L’article 8 CEDH, dont l’équivalent se trouve à l’art. 13 Cst, garantit à toute personne le droit fondamental au respect de sa vie privée et familiale, de son domicile et de sa correspondance. S’il ne donne pas le droit de résider sur le territoire de l’État ou de ne pas en être expulsé ou extradé, une extradition peut, dans certaines circonstances, conduire à une violation de l’art. 8 CEDH dès le moment où elle a pour conséquence de détruire les liens familiaux.

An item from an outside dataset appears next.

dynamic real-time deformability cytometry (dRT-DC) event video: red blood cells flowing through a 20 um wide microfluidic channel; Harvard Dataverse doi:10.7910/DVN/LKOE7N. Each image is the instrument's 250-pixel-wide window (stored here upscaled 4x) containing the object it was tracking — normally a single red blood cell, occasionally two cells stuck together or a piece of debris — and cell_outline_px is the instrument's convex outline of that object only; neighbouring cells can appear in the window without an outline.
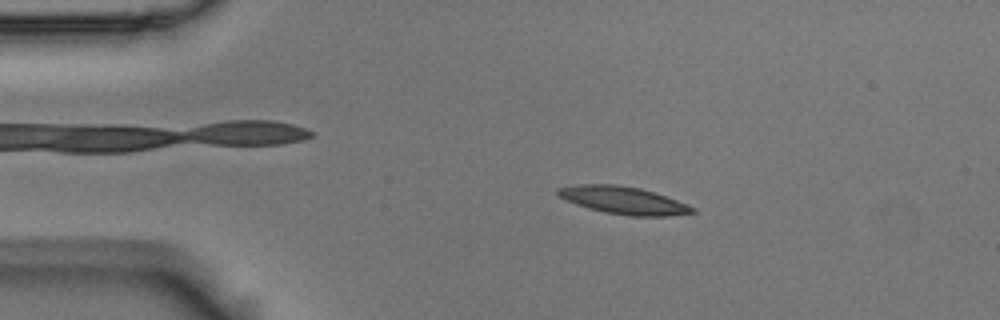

Ainsi, la jurisprudence a régulièrement mis en avant la grande importance du droit fondamental des personnes privées de liberté à entretenir des contacts suffisants avec leurs plus proches parents, la protection des droits fondamentaux s’appliquant également, en principe, aux personnes poursuivies en vertu de la législation relative à l’extradition et dans le cadre de l’applicabilité de la CEExtr .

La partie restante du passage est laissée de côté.